INSTRUCTION:
Omit the images. Reproduce each line of the records exactly as it appears.

Structured diff data:
******

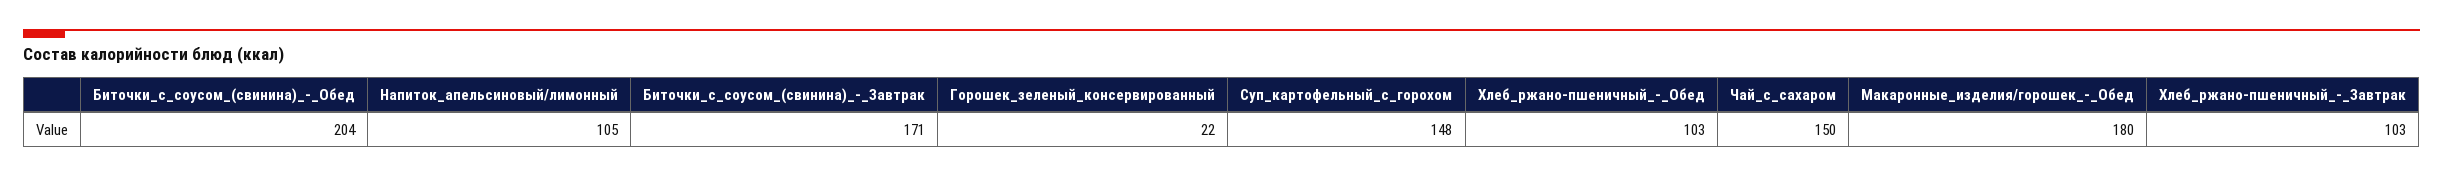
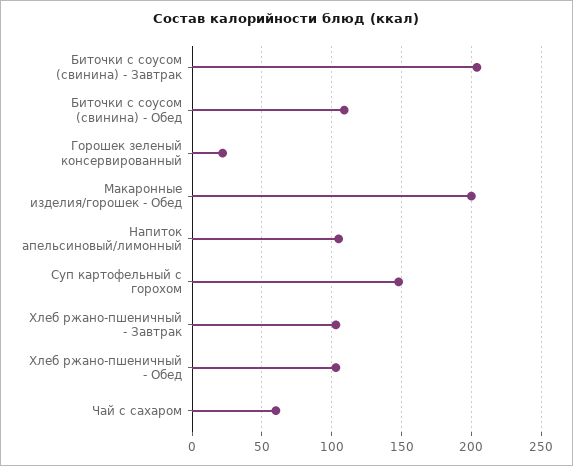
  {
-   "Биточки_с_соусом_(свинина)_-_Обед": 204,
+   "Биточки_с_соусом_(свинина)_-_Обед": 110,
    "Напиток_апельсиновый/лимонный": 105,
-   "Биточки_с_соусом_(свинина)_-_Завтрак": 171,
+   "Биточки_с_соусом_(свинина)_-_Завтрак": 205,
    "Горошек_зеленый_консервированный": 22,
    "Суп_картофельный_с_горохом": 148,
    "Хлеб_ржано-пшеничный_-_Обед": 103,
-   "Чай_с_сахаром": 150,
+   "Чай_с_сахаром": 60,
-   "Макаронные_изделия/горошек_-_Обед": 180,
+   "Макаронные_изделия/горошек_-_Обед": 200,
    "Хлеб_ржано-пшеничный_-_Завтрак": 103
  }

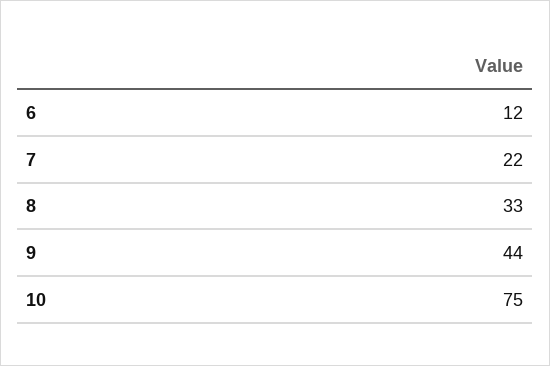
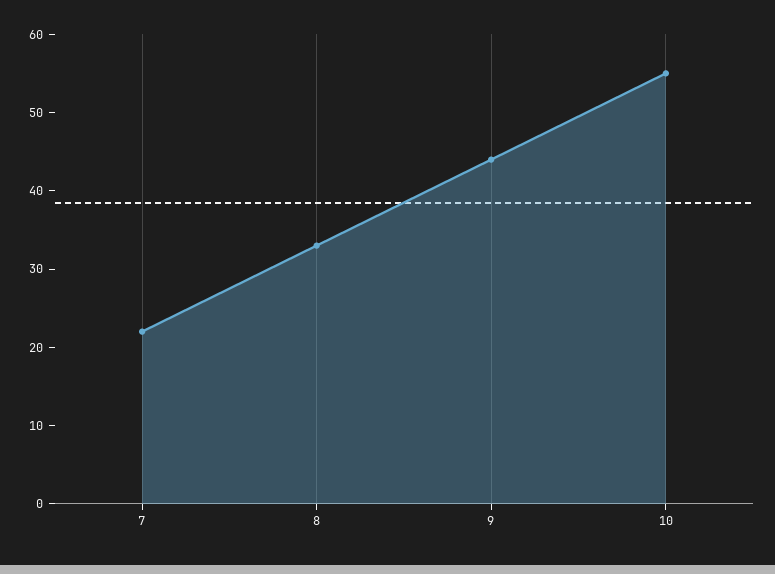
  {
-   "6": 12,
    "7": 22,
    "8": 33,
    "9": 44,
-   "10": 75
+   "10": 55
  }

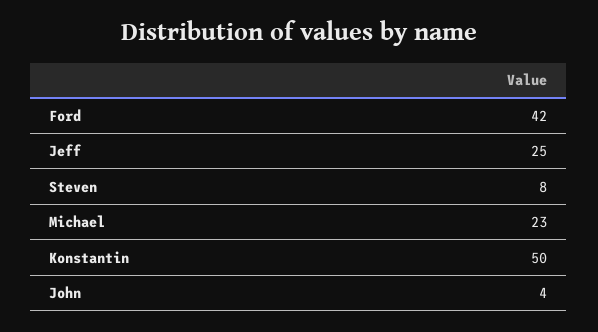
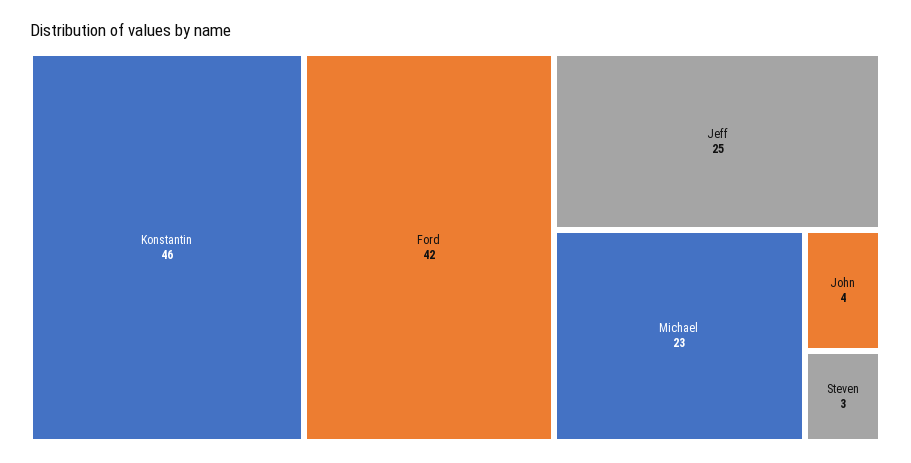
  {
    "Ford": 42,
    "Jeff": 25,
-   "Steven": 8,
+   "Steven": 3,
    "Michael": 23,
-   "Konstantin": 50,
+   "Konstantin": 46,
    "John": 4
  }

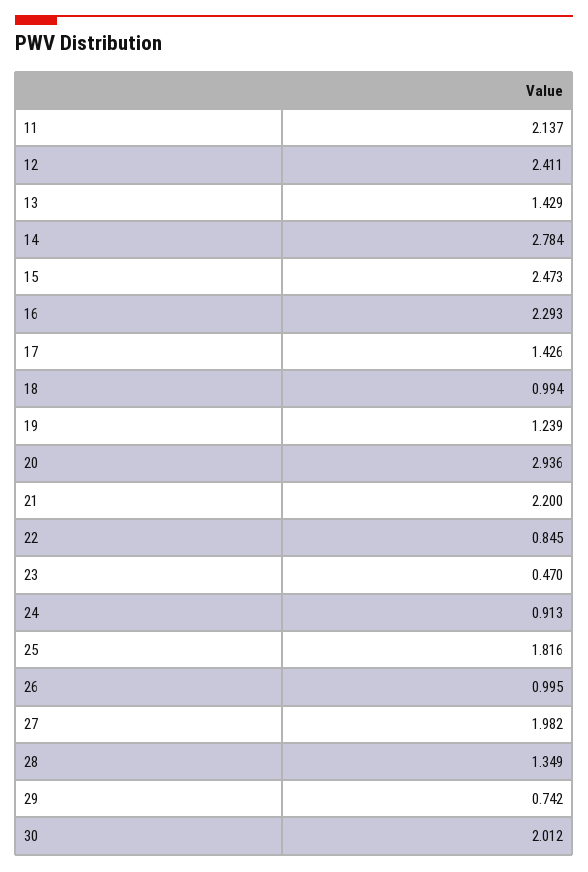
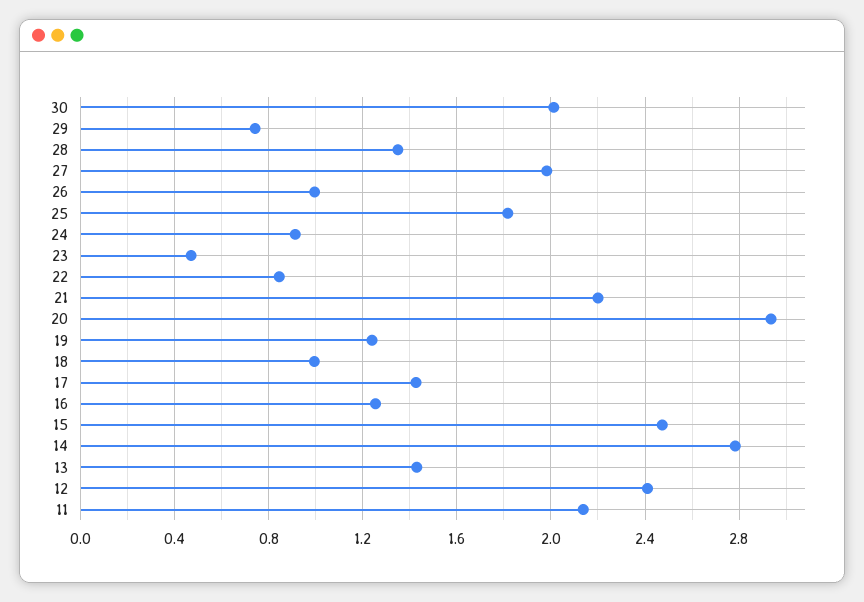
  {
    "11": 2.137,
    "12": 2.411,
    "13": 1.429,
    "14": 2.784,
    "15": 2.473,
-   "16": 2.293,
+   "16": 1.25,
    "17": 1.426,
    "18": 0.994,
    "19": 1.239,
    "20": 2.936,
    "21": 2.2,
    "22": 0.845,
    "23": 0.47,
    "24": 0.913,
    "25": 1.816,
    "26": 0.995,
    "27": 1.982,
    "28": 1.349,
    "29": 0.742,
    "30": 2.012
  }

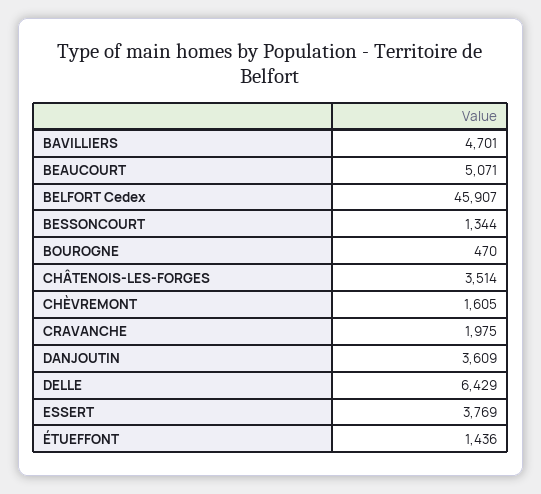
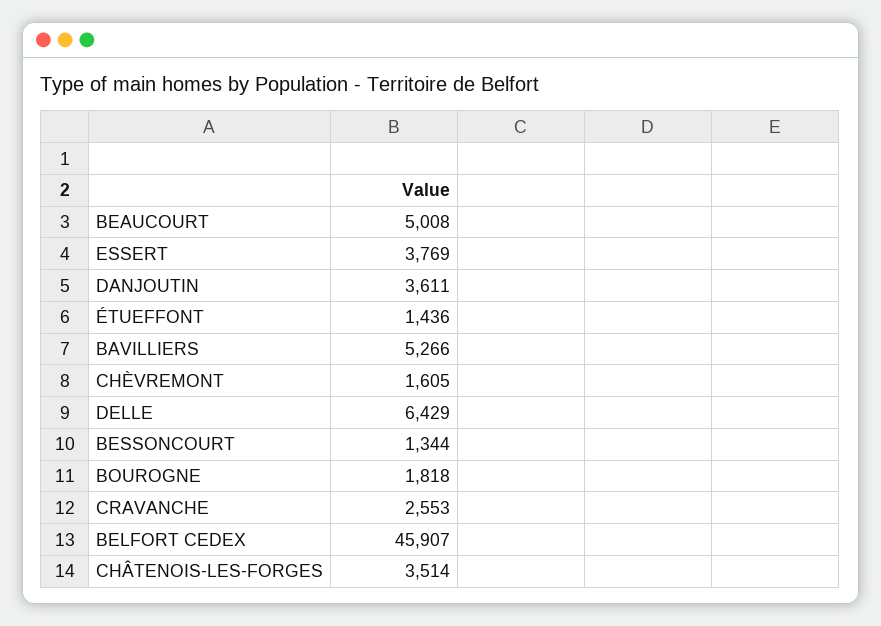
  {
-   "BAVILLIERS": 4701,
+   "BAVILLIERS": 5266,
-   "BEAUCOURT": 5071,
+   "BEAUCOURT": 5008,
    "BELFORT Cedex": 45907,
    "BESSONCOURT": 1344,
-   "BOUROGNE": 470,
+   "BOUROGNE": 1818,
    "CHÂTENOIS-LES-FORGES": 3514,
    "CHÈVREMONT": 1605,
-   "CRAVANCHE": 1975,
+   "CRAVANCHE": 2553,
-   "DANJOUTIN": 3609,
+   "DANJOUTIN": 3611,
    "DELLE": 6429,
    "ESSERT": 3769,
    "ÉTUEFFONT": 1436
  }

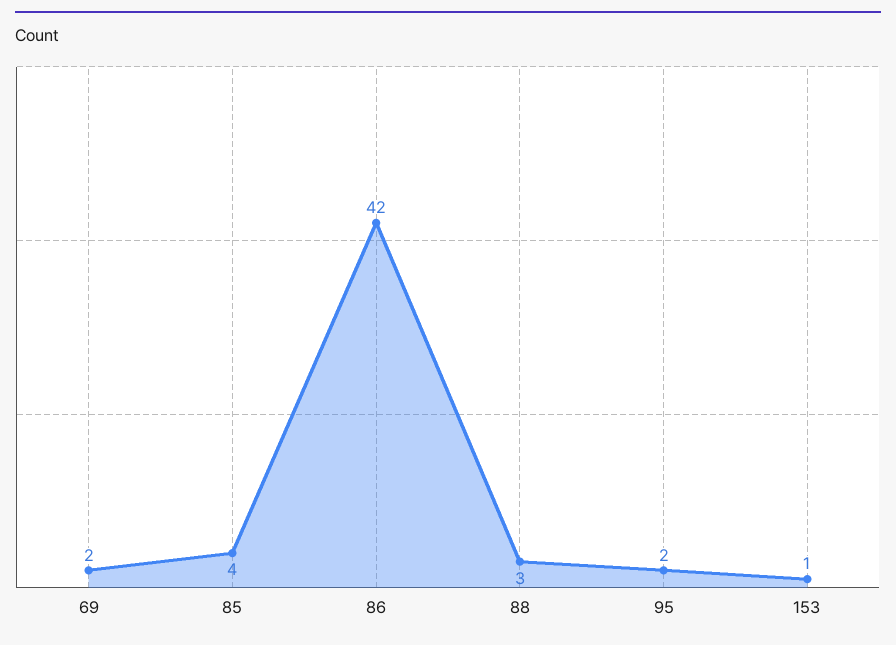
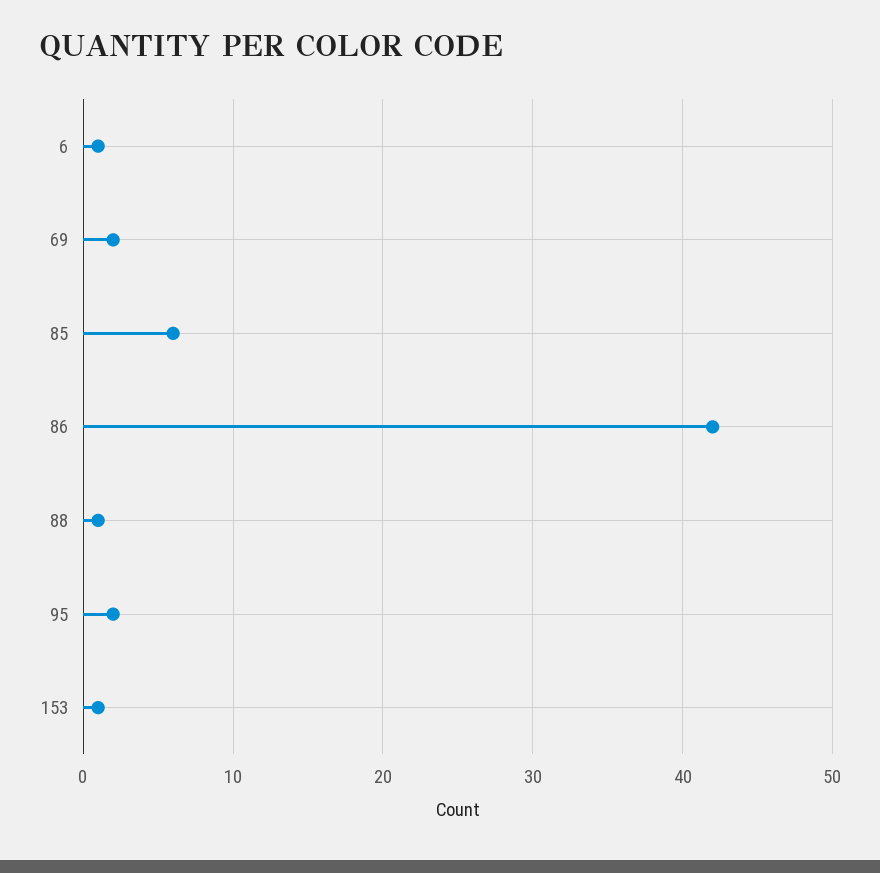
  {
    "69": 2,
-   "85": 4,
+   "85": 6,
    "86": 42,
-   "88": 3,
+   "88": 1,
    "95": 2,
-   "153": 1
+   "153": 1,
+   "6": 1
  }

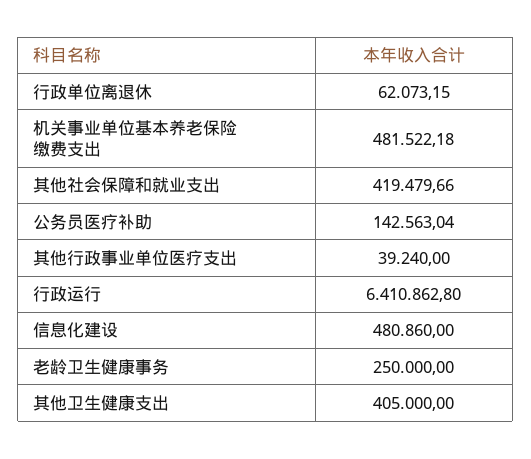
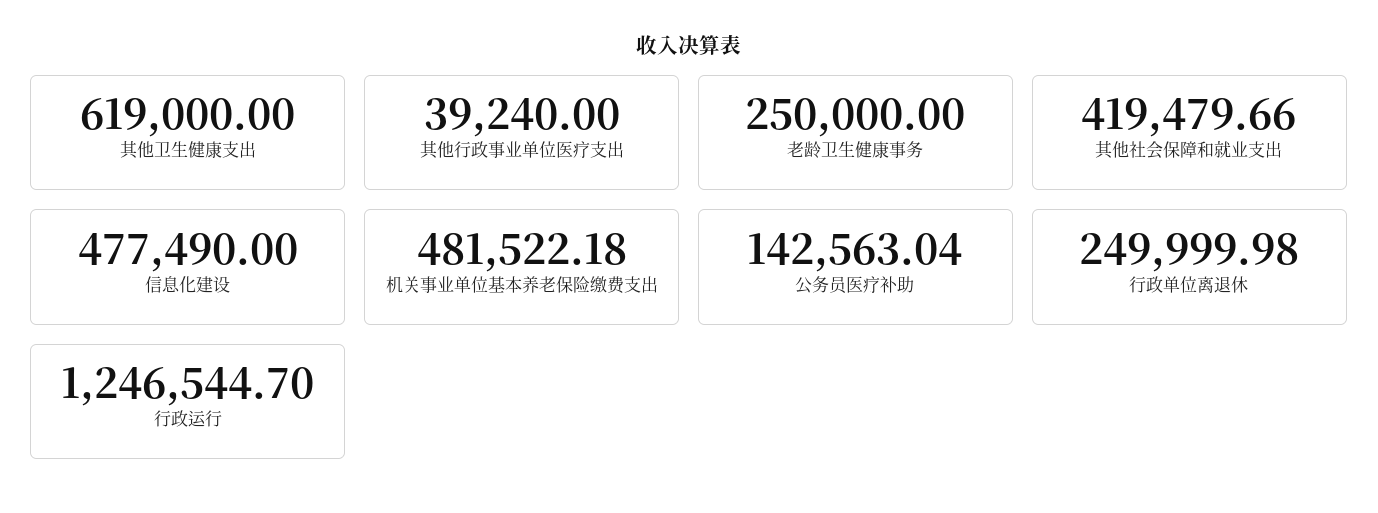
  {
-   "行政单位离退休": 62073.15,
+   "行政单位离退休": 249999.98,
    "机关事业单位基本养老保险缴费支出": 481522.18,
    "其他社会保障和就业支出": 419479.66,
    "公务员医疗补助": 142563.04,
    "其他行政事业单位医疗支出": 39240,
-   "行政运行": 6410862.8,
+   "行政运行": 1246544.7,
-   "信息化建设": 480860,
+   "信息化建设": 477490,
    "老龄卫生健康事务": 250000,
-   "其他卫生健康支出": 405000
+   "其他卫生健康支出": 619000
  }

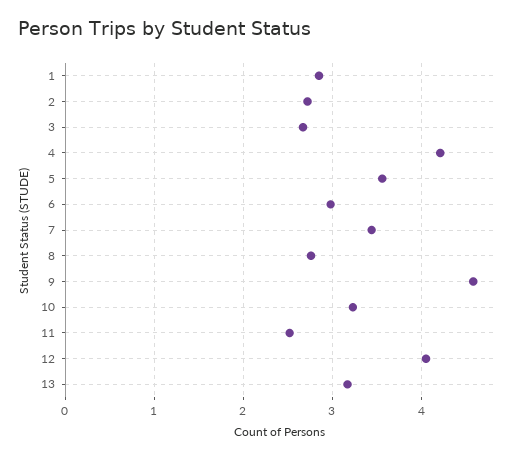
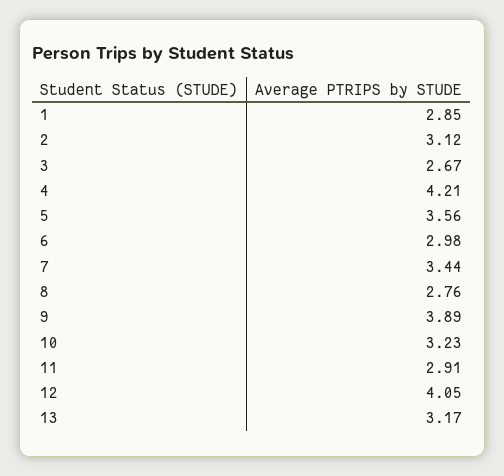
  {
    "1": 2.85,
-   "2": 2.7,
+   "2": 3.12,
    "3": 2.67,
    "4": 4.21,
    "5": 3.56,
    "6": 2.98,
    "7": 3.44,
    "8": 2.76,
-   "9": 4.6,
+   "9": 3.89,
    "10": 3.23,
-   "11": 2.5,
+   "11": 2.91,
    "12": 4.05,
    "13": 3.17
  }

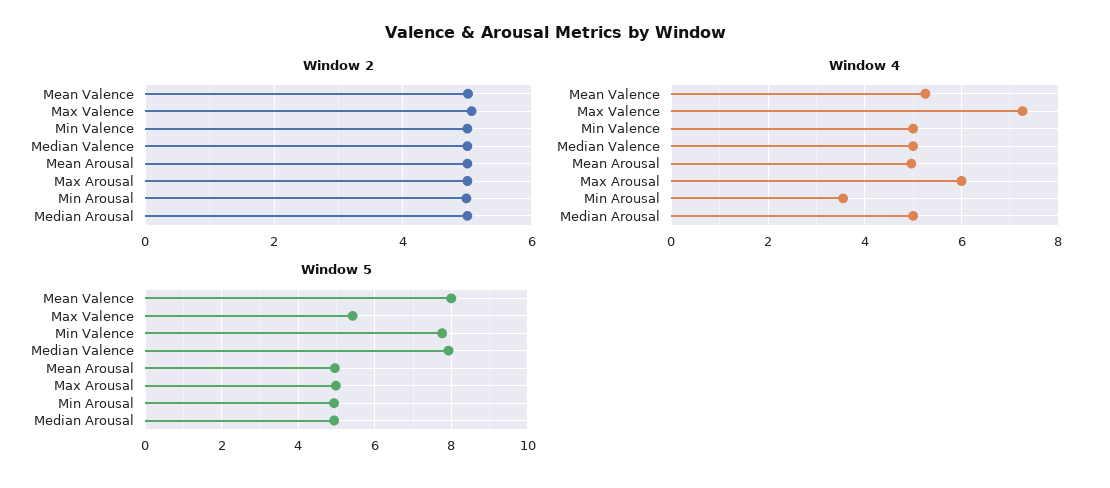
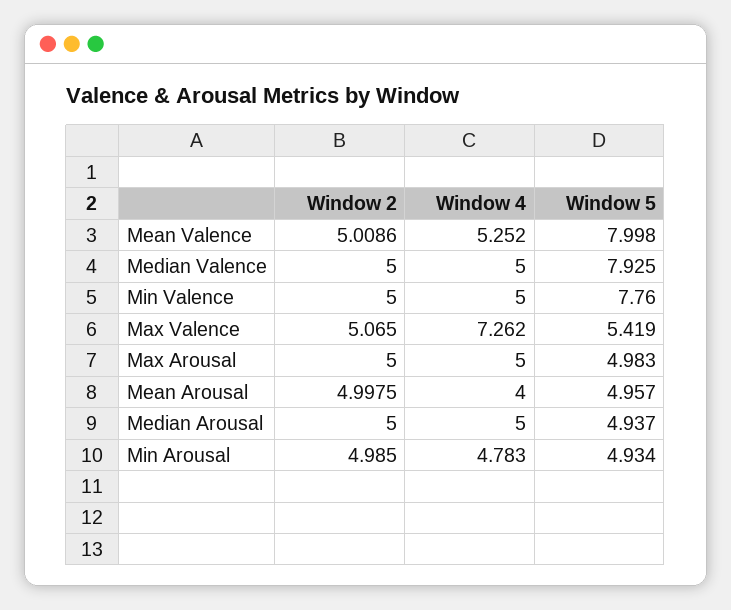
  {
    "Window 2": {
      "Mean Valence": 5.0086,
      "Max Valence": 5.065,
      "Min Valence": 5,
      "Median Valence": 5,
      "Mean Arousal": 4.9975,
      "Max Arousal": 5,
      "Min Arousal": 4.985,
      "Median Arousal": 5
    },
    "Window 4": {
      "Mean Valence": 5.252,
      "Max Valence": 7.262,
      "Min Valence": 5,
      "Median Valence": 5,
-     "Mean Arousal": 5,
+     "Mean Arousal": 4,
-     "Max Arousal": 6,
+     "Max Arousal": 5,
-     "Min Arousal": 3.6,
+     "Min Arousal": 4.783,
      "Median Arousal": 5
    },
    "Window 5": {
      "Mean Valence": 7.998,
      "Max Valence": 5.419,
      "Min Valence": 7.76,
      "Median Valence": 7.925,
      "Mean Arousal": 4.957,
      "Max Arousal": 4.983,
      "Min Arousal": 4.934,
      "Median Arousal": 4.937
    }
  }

******

TASK OUTPUT:
  {
-   "Биточки_с_соусом_(свинина)_-_Обед": 204,
+   "Биточки_с_соусом_(свинина)_-_Обед": 110,
    "Напиток_апельсиновый/лимонный": 105,
-   "Биточки_с_соусом_(свинина)_-_Завтрак": 171,
+   "Биточки_с_соусом_(свинина)_-_Завтрак": 205,
    "Горошек_зеленый_консервированный": 22,
    "Суп_картофельный_с_горохом": 148,
    "Хлеб_ржано-пшеничный_-_Обед": 103,
-   "Чай_с_сахаром": 150,
+   "Чай_с_сахаром": 60,
-   "Макаронные_изделия/горошек_-_Обед": 180,
+   "Макаронные_изделия/горошек_-_Обед": 200,
    "Хлеб_ржано-пшеничный_-_Завтрак": 103
  }

  {
-   "6": 12,
    "7": 22,
    "8": 33,
    "9": 44,
-   "10": 75
+   "10": 55
  }

  {
    "Ford": 42,
    "Jeff": 25,
-   "Steven": 8,
+   "Steven": 3,
    "Michael": 23,
-   "Konstantin": 50,
+   "Konstantin": 46,
    "John": 4
  }

  {
    "11": 2.137,
    "12": 2.411,
    "13": 1.429,
    "14": 2.784,
    "15": 2.473,
-   "16": 2.293,
+   "16": 1.25,
    "17": 1.426,
    "18": 0.994,
    "19": 1.239,
    "20": 2.936,
    "21": 2.2,
    "22": 0.845,
    "23": 0.47,
    "24": 0.913,
    "25": 1.816,
    "26": 0.995,
    "27": 1.982,
    "28": 1.349,
    "29": 0.742,
    "30": 2.012
  }

  {
-   "BAVILLIERS": 4701,
+   "BAVILLIERS": 5266,
-   "BEAUCOURT": 5071,
+   "BEAUCOURT": 5008,
    "BELFORT Cedex": 45907,
    "BESSONCOURT": 1344,
-   "BOUROGNE": 470,
+   "BOUROGNE": 1818,
    "CHÂTENOIS-LES-FORGES": 3514,
    "CHÈVREMONT": 1605,
-   "CRAVANCHE": 1975,
+   "CRAVANCHE": 2553,
-   "DANJOUTIN": 3609,
+   "DANJOUTIN": 3611,
    "DELLE": 6429,
    "ESSERT": 3769,
    "ÉTUEFFONT": 1436
  }

  {
    "69": 2,
-   "85": 4,
+   "85": 6,
    "86": 42,
-   "88": 3,
+   "88": 1,
    "95": 2,
-   "153": 1
+   "153": 1,
+   "6": 1
  }

  {
-   "行政单位离退休": 62073.15,
+   "行政单位离退休": 249999.98,
    "机关事业单位基本养老保险缴费支出": 481522.18,
    "其他社会保障和就业支出": 419479.66,
    "公务员医疗补助": 142563.04,
    "其他行政事业单位医疗支出": 39240,
-   "行政运行": 6410862.8,
+   "行政运行": 1246544.7,
-   "信息化建设": 480860,
+   "信息化建设": 477490,
    "老龄卫生健康事务": 250000,
-   "其他卫生健康支出": 405000
+   "其他卫生健康支出": 619000
  }

  {
    "1": 2.85,
-   "2": 2.7,
+   "2": 3.12,
    "3": 2.67,
    "4": 4.21,
    "5": 3.56,
    "6": 2.98,
    "7": 3.44,
    "8": 2.76,
-   "9": 4.6,
+   "9": 3.89,
    "10": 3.23,
-   "11": 2.5,
+   "11": 2.91,
    "12": 4.05,
    "13": 3.17
  }

  {
    "Window 2": {
      "Mean Valence": 5.0086,
      "Max Valence": 5.065,
      "Min Valence": 5,
      "Median Valence": 5,
      "Mean Arousal": 4.9975,
      "Max Arousal": 5,
      "Min Arousal": 4.985,
      "Median Arousal": 5
    },
    "Window 4": {
      "Mean Valence": 5.252,
      "Max Valence": 7.262,
      "Min Valence": 5,
      "Median Valence": 5,
-     "Mean Arousal": 5,
+     "Mean Arousal": 4,
-     "Max Arousal": 6,
+     "Max Arousal": 5,
-     "Min Arousal": 3.6,
+     "Min Arousal": 4.783,
      "Median Arousal": 5
    },
    "Window 5": {
      "Mean Valence": 7.998,
      "Max Valence": 5.419,
      "Min Valence": 7.76,
      "Median Valence": 7.925,
      "Mean Arousal": 4.957,
      "Max Arousal": 4.983,
      "Min Arousal": 4.934,
      "Median Arousal": 4.937
    }
  }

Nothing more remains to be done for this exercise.